What you will do
Word for word, repeat everything in the records below except the pictures.
= = =
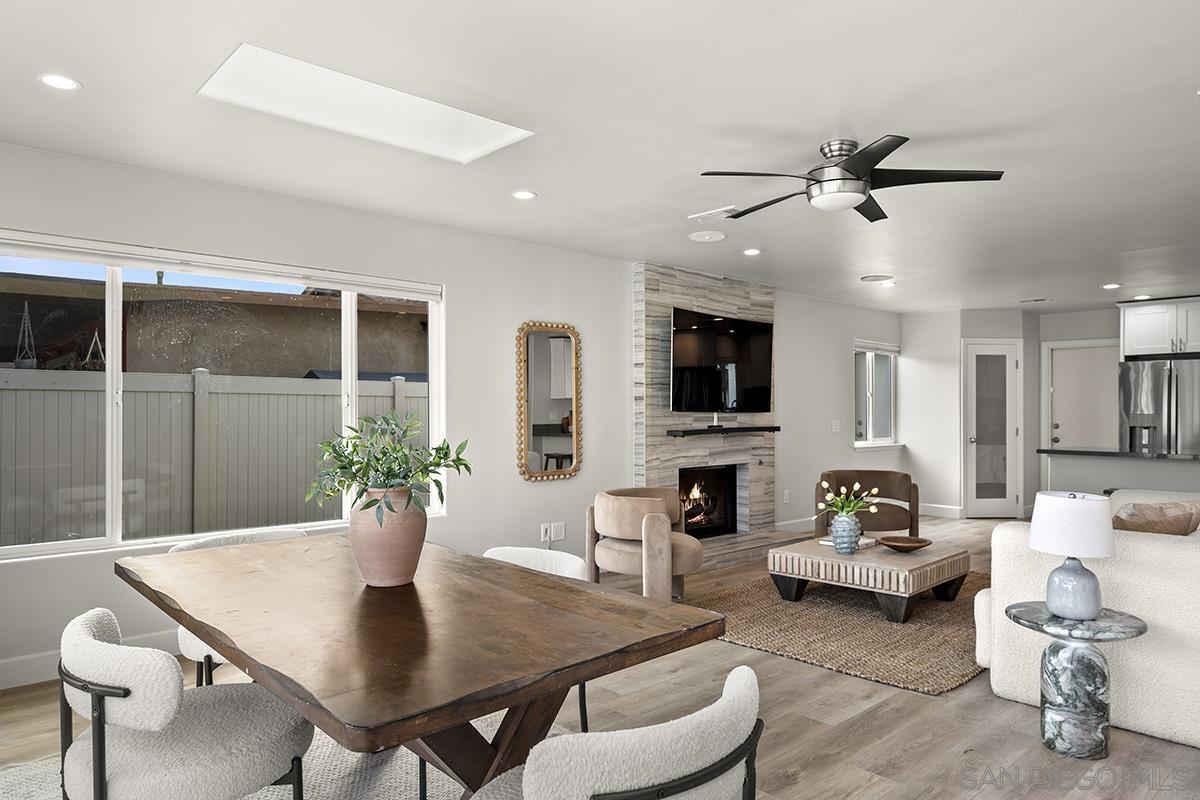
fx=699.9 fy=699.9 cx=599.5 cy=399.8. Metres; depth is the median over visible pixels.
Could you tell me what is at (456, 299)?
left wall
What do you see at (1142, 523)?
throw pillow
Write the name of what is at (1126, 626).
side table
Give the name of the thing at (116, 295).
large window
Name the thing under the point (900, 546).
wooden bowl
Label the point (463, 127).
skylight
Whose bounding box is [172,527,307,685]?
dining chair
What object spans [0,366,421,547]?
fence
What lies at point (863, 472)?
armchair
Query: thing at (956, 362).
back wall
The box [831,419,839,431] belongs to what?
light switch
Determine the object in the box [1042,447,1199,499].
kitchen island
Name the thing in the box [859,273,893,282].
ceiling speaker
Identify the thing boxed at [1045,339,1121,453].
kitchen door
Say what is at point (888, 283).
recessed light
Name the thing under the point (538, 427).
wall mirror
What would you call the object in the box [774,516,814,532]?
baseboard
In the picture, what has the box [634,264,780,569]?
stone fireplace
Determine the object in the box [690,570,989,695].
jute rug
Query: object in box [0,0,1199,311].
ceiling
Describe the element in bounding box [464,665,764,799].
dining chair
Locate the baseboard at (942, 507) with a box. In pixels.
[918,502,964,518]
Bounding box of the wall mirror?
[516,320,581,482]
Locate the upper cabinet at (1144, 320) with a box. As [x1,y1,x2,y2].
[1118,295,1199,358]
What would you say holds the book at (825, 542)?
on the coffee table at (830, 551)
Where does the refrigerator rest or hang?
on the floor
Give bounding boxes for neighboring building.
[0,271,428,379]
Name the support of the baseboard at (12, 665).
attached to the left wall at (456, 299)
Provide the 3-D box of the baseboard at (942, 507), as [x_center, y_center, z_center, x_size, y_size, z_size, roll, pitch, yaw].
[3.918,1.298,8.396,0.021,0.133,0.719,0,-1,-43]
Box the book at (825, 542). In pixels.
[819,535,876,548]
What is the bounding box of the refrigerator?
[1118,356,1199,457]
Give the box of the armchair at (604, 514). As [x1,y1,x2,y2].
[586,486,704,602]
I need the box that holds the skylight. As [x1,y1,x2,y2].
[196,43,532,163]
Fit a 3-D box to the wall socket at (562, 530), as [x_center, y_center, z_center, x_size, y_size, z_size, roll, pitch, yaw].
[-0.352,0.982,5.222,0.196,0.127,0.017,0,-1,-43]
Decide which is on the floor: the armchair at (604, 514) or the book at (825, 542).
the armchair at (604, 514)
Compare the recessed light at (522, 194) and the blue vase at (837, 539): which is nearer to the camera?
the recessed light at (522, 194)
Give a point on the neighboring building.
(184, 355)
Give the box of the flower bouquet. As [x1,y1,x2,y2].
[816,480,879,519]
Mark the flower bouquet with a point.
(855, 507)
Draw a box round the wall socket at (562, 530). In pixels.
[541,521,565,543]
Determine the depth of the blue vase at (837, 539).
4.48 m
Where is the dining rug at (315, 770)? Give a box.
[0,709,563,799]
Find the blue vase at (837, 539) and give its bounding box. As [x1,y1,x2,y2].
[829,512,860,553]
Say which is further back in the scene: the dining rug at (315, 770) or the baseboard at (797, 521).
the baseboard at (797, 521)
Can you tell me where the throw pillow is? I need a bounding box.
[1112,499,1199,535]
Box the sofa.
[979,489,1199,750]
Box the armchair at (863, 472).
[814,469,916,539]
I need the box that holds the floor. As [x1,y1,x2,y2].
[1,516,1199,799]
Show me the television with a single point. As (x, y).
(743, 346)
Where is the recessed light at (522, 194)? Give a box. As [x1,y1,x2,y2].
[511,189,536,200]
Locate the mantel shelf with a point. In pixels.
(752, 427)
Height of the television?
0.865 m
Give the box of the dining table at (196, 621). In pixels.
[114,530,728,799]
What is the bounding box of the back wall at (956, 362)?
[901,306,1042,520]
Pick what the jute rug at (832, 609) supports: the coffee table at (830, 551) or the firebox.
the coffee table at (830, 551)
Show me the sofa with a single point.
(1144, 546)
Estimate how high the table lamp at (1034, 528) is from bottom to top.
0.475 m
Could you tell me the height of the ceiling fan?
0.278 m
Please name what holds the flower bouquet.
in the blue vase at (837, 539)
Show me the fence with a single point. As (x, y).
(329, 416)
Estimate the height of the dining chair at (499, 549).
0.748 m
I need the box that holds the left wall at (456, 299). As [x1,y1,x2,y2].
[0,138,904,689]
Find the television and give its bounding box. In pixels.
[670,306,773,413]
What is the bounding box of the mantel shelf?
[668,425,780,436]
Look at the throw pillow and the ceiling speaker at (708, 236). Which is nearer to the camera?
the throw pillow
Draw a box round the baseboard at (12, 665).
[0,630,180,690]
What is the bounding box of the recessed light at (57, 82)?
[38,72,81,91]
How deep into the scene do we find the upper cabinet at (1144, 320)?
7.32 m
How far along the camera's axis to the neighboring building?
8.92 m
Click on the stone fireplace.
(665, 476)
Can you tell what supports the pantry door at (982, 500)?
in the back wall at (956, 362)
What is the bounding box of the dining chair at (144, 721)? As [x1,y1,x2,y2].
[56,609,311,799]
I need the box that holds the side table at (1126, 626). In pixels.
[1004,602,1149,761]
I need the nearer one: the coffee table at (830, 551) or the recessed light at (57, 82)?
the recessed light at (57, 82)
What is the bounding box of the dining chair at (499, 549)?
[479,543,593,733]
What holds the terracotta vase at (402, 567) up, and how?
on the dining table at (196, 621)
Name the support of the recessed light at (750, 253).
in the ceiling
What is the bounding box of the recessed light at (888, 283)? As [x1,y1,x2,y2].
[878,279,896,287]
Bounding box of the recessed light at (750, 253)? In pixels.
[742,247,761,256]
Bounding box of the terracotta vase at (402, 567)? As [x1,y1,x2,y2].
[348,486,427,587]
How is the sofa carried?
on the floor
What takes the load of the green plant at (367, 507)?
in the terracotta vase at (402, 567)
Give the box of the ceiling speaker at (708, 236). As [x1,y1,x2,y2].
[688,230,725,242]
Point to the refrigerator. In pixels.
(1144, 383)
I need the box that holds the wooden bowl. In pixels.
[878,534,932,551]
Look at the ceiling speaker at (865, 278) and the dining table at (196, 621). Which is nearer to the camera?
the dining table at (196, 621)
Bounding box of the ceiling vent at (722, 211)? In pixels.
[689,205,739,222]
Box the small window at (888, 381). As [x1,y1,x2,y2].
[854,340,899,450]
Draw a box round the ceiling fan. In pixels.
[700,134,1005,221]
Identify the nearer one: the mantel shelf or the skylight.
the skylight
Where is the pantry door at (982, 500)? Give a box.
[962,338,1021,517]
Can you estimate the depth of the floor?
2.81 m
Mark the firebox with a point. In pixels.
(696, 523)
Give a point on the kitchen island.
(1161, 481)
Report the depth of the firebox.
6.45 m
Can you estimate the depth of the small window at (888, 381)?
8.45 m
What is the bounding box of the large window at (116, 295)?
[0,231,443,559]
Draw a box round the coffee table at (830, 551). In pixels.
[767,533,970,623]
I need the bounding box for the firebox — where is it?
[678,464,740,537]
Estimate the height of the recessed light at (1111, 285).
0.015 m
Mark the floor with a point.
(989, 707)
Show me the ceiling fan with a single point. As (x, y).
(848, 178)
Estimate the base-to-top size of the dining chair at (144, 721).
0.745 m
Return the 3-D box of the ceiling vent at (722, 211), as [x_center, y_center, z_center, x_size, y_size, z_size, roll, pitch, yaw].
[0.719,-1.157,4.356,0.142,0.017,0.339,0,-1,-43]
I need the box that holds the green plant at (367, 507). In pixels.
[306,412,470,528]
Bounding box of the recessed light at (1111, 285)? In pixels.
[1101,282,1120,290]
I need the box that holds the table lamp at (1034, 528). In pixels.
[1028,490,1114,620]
= = =
Output of the task
fx=699.9 fy=699.9 cx=599.5 cy=399.8. Metres; depth is the median over visible pixels.
Could you tell me what is at (456, 299)?
left wall
What do you see at (1142, 523)?
throw pillow
Write the name of what is at (1126, 626).
side table
Give the name of the thing at (116, 295).
large window
Name the thing under the point (900, 546).
wooden bowl
Label the point (463, 127).
skylight
Whose bounding box is [172,527,307,685]?
dining chair
What object spans [0,366,421,547]?
fence
What lies at point (863, 472)?
armchair
Query: thing at (956, 362).
back wall
The box [831,419,839,431] belongs to what?
light switch
Determine the object in the box [1042,447,1199,499].
kitchen island
Name the thing in the box [859,273,893,282].
ceiling speaker
Identify the thing boxed at [1045,339,1121,453].
kitchen door
Say what is at point (888, 283).
recessed light
Name the thing under the point (538, 427).
wall mirror
What would you call the object in the box [774,516,814,532]?
baseboard
In the picture, what has the box [634,264,780,569]?
stone fireplace
Determine the object in the box [690,570,989,695].
jute rug
Query: object in box [0,0,1199,311].
ceiling
Describe the element in bounding box [464,665,764,799].
dining chair
Locate the baseboard at (942, 507) with a box. In pixels.
[918,502,964,518]
Bounding box of the wall mirror?
[516,320,581,482]
Locate the upper cabinet at (1144, 320) with a box. As [x1,y1,x2,y2].
[1118,295,1199,358]
What would you say holds the book at (825, 542)?
on the coffee table at (830, 551)
Where does the refrigerator rest or hang?
on the floor
Give bounding boxes for neighboring building.
[0,271,428,379]
Name the support of the baseboard at (12, 665).
attached to the left wall at (456, 299)
Provide the 3-D box of the baseboard at (942, 507), as [x_center, y_center, z_center, x_size, y_size, z_size, roll, pitch, yaw].
[3.918,1.298,8.396,0.021,0.133,0.719,0,-1,-43]
Box the book at (825, 542). In pixels.
[819,535,876,548]
What is the bounding box of the refrigerator?
[1118,356,1199,457]
Give the box of the armchair at (604, 514). As [x1,y1,x2,y2].
[586,486,704,602]
I need the box that holds the skylight. As [x1,y1,x2,y2].
[196,43,532,163]
Fit a 3-D box to the wall socket at (562, 530), as [x_center, y_center, z_center, x_size, y_size, z_size, roll, pitch, yaw].
[-0.352,0.982,5.222,0.196,0.127,0.017,0,-1,-43]
Decide which is on the floor: the armchair at (604, 514) or the book at (825, 542).
the armchair at (604, 514)
Compare the recessed light at (522, 194) and the blue vase at (837, 539): which is nearer to the camera?
the recessed light at (522, 194)
Give a point on the neighboring building.
(184, 355)
Give the box of the flower bouquet. As [x1,y1,x2,y2].
[816,480,879,519]
Mark the flower bouquet with a point.
(855, 507)
Draw a box round the wall socket at (562, 530). In pixels.
[541,521,565,543]
Determine the depth of the blue vase at (837, 539).
4.48 m
Where is the dining rug at (315, 770)? Give a box.
[0,709,563,799]
Find the blue vase at (837, 539) and give its bounding box. As [x1,y1,x2,y2].
[829,512,860,553]
Say which is further back in the scene: the dining rug at (315, 770) or the baseboard at (797, 521).
the baseboard at (797, 521)
Can you tell me where the throw pillow is? I need a bounding box.
[1112,499,1199,535]
Box the sofa.
[979,489,1199,750]
Box the armchair at (863, 472).
[814,469,916,539]
I need the box that holds the floor. As [x1,y1,x2,y2].
[1,516,1199,799]
Show me the television with a single point. As (x, y).
(743, 346)
Where is the recessed light at (522, 194)? Give a box. As [x1,y1,x2,y2].
[511,189,536,200]
Locate the mantel shelf with a point. In pixels.
(752, 427)
Height of the television?
0.865 m
Give the box of the dining table at (196, 621). In pixels.
[114,530,728,799]
What is the bounding box of the back wall at (956, 362)?
[901,306,1042,520]
Pick what the jute rug at (832, 609) supports: the coffee table at (830, 551) or the firebox.
the coffee table at (830, 551)
Show me the sofa with a single point.
(1144, 546)
Estimate how high the table lamp at (1034, 528) is from bottom to top.
0.475 m
Could you tell me the height of the ceiling fan?
0.278 m
Please name what holds the flower bouquet.
in the blue vase at (837, 539)
Show me the fence with a single point. As (x, y).
(329, 416)
Estimate the height of the dining chair at (499, 549).
0.748 m
I need the box that holds the left wall at (456, 299). As [x1,y1,x2,y2].
[0,138,904,689]
Find the television and give its bounding box. In pixels.
[670,306,773,413]
What is the bounding box of the mantel shelf?
[668,425,780,436]
Look at the throw pillow and the ceiling speaker at (708, 236). Which is nearer to the camera?
the throw pillow
Draw a box round the baseboard at (12, 665).
[0,630,180,690]
What is the bounding box of the recessed light at (57, 82)?
[38,72,81,91]
How deep into the scene do we find the upper cabinet at (1144, 320)?
7.32 m
How far along the camera's axis to the neighboring building?
8.92 m
Click on the stone fireplace.
(665, 476)
Can you tell what supports the pantry door at (982, 500)?
in the back wall at (956, 362)
What is the bounding box of the dining chair at (144, 721)? As [x1,y1,x2,y2].
[56,609,311,799]
I need the box that holds the side table at (1126, 626). In pixels.
[1004,602,1149,761]
I need the nearer one: the coffee table at (830, 551) or the recessed light at (57, 82)?
the recessed light at (57, 82)
What is the bounding box of the dining chair at (499, 549)?
[479,543,593,733]
What holds the terracotta vase at (402, 567) up, and how?
on the dining table at (196, 621)
Name the support of the recessed light at (750, 253).
in the ceiling
What is the bounding box of the recessed light at (888, 283)? As [x1,y1,x2,y2].
[878,279,896,287]
Bounding box of the recessed light at (750, 253)? In pixels.
[742,247,761,256]
Bounding box of the terracotta vase at (402, 567)? As [x1,y1,x2,y2].
[348,486,427,587]
How is the sofa carried?
on the floor
What takes the load of the green plant at (367, 507)?
in the terracotta vase at (402, 567)
Give the box of the ceiling speaker at (708, 236). As [x1,y1,x2,y2].
[688,230,725,242]
Point to the refrigerator. In pixels.
(1144, 383)
I need the box that holds the wooden bowl. In pixels.
[878,534,932,551]
Look at the ceiling speaker at (865, 278) and the dining table at (196, 621). Which is nearer to the camera?
the dining table at (196, 621)
Bounding box of the ceiling vent at (722, 211)? In pixels.
[689,205,739,222]
Box the small window at (888, 381). As [x1,y1,x2,y2].
[854,340,899,450]
Draw a box round the ceiling fan. In pixels.
[700,134,1005,221]
Identify the nearer one: the mantel shelf or the skylight.
the skylight
Where is the pantry door at (982, 500)? Give a box.
[962,338,1021,517]
Can you estimate the depth of the floor?
2.81 m
Mark the firebox with a point. In pixels.
(696, 523)
Give a point on the kitchen island.
(1161, 481)
Report the depth of the firebox.
6.45 m
Can you estimate the depth of the small window at (888, 381)?
8.45 m
What is the bounding box of the large window at (116, 295)?
[0,231,443,559]
Draw a box round the coffee table at (830, 551). In pixels.
[767,533,970,623]
I need the bounding box for the firebox — where is it?
[678,464,740,537]
Estimate the height of the recessed light at (1111, 285).
0.015 m
Mark the floor with a point.
(989, 707)
Show me the ceiling fan with a single point. As (x, y).
(848, 178)
Estimate the base-to-top size of the dining chair at (144, 721).
0.745 m
Return the 3-D box of the ceiling vent at (722, 211), as [x_center, y_center, z_center, x_size, y_size, z_size, roll, pitch, yaw].
[0.719,-1.157,4.356,0.142,0.017,0.339,0,-1,-43]
I need the box that holds the green plant at (367, 507). In pixels.
[306,412,470,528]
Bounding box of the recessed light at (1111, 285)? In pixels.
[1101,282,1120,290]
I need the box that holds the table lamp at (1034, 528). In pixels.
[1028,490,1114,620]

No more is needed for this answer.